The afternoon draws to its close after another meal. The prisoner with the piercing eyes and the woolly hat has another dig at Ekeiwu, which again he defuses, and then it’s time for evening lockup.

Evening lock up at HMP Maidstone
  • The evening lockup

After a quick search of one cell, Ekeiwu works his way along the others on his given landing, and with a general air of cordiality and resignation the prisoners move into their own cells, one or two savouring the last moment of relative freedom on the landing before Ekeiwu reaches their door. Only one proves momentarily combative and remonstrates about his daily duties before once again the Chibs effect calms the situation and the door closes behind him. The landing is now quiet, with an unfinished game of dominoes resting on a small table and a Bible placed in a wall recess.

An unfinished game of dominoes
  • An unfinished game of dominoes

I leave with Ekeiwu, once again in the darkness, as he retraces his way back through the endless doors and gates. At the exit he picks up his things and I my phone, back to news of the Middle East and Donald Trump.

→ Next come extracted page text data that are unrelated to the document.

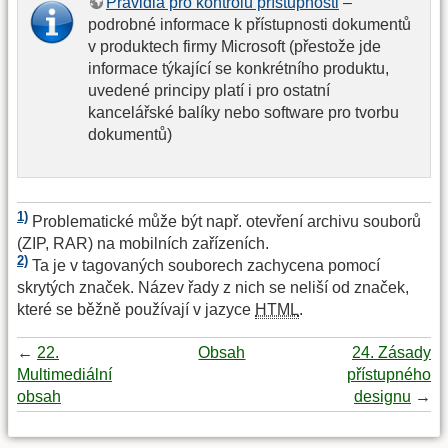
Pravidla pro kontrolu přístupnosti
–
podrobné informace k přístupnosti dokumentů
v produktech firmy Microsoft (přestože jde
informace týkající se konkrétního produktu,
uvedené principy platí i pro ostatní
kancelářské balíky nebo software pro tvorbu
dokumentů)
1)
Problematické může být např. otevření archivu souborů
(ZIP, RAR) na mobilních zařízeních.
2)
Ta je v tagovaných souborech zachycena pomocí
skrytých značek. Název řady z nich se neliší od značek,
které se běžně používají v jazyce
HTML
.
←
22.
Obsah
24. Zásady
Multimediální
přístupného
obsah
designu
→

Chibs Ekeiwu makes his way home
  • At 7.30pm, the prison day comes to an end for Ekeiwu

Arriving back at his kitchen where house sharers drop in and out, there is just time for a change of clothes and a cup of tea before Ekeiwu is out again. He travels across Maidstone to a local football ground where he meets colleagues and friends to play football, a sport he played to a high level when he was younger. He now plays every week, often to raise money for local charities.

Prison life is not for everyone, I think to myself, and I ask Ekeiwu why he does it. “You are part fireman, part councillor, part psychologist and often a role model,” he says. Looking out of the steamed-up windows of his car before saying goodbye, I ask Ekeiwu what is the best thing about his work.

Chibs Ekeiwu has a quick cup of tea
  • Ekeiwu arrives home and enjoys a quick cup of tea

“I always think about a certain young prisoner on the wing some time back. He was at rock bottom, isolated, not engaged. But I saw something in him and we worked with him and helped him. He did have some education and he ended up as chair of the prisoners’ council before being released to a cat D prison. That was progress.”